---------- EXTRACTED TEXT

311 U.S. 267 (1940), 564, Helvering v. Oregon Mutual Life Insurance Co.

Docket Nº:No. 564
Citation:311 U.S. 267, 61 S.Ct. 207, 85 L.Ed. 180
Party Name:Helvering v. Oregon Mutual Life Insurance Co.
Case Date:December 09, 1940
Court:United States Supreme Court

Page 267

311 U.S. 267 (1940)

61 S.Ct. 207, 85 L.Ed. 180



Oregon Mutual Life Insurance Co.

No. 564

United States Supreme Court

Dec. 9, 1940

Argued November 19, 1940




1. Section 203(a)(2) of the Revenue Acts of 1932 and 134, which permit a life insurance company -- defined by the Acts as

an insurance company engaged in the business of issuing life insurance and annuity contracts (including contracts of combined life, health, and accident insurance)

-- in computing income tax, to deduct from gross income an amount equal to a prescribed percentage of its "reserve funds required by law," authorizes such deduction in respect of reserves (required by law) based upon disability provisions of policies of combined life and disability insurance. P. 270.

--------------------
---------- PROVIDED MATERIAL

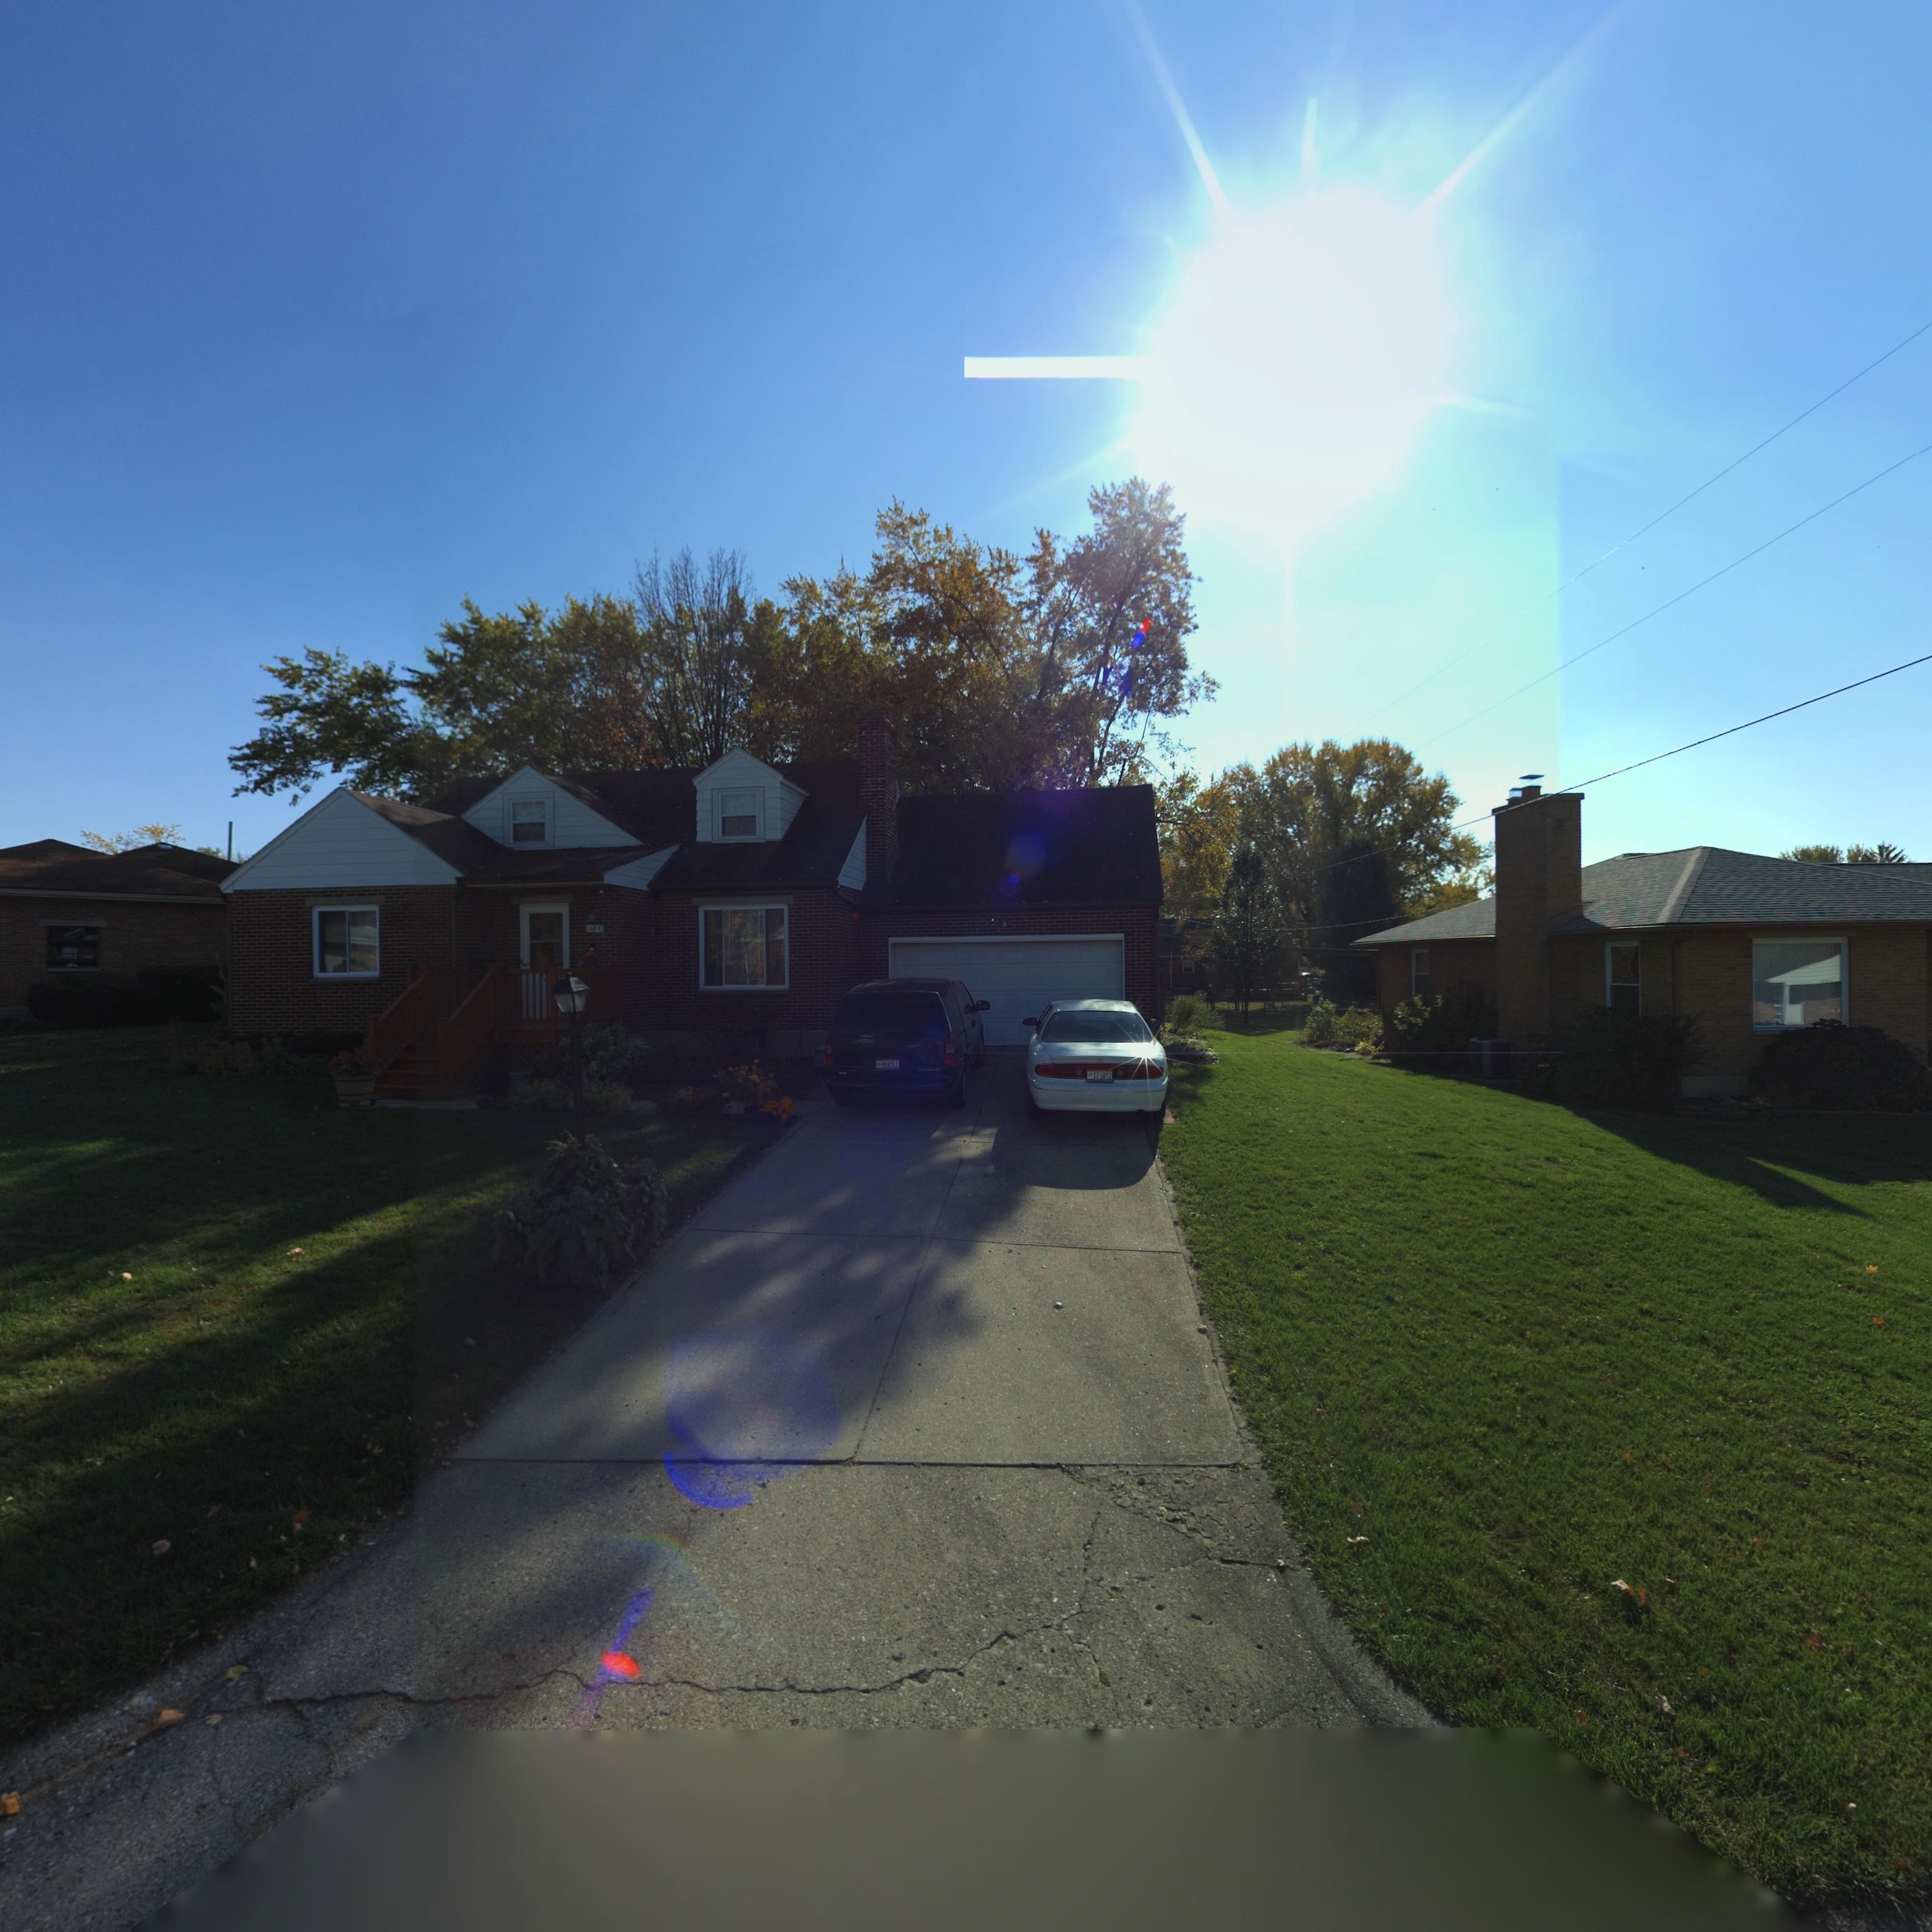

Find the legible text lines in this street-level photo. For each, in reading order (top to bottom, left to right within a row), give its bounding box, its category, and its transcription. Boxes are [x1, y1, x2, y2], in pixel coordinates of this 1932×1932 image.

--------------------

TASK:
Resume the Helvering v. Oregon Mutual Life Insurance Co. case summary from the point where it stops.

RESULT:
2. The deduction may be taken in respect of such reserves whether the policyholders have then incurred disability or not. P. 271.

112 F.2d 468 affirmed.

Certiorari, post, p. 640, to review the affirmance of a decision of the Board of Tax Appeals which reversed a determination of a deficiency in income tax.

BLACK, J., lead opinion

MR. JUSTICE BLACK delivered the opinion of the Court.

In computing its net taxable income for 1933 and 1934, respondent took a deduction of 3 3/4% of the reserves it had set aside with respect to its combined policies of life, health, and accident insurance. Section 203(a)(2)

Page 268

of the 1932 and 1934 Revenue Acts permits a life insurance company to deduct from its gross income "[a]n amount equal to (3 3/4%) of [61 S.Ct. 208] the mean of the reserve funds required by law. . . ."1 That respondent was a life insurance company as defined by the Revenue Acts, and that it was required by law to maintain reserves to protect both death and disability benefits, were conceded. The Commissioner allowed a deduction for death reserves, but disallowed as to disability reserves on the hypothesis that the words "reserve funds required by law" should be construed to apply only to reserves for death losses -- thereby excluding disability reserves. The Board of Tax Appeals held the deductions allowable in both respects, and reversed the Commissioner.2 The Court of Appeals for the Ninth Circuit affirmed;3 certiorari was granted because the Court of Claims had reached an opposite result on the same question.4 311 U.S. 640.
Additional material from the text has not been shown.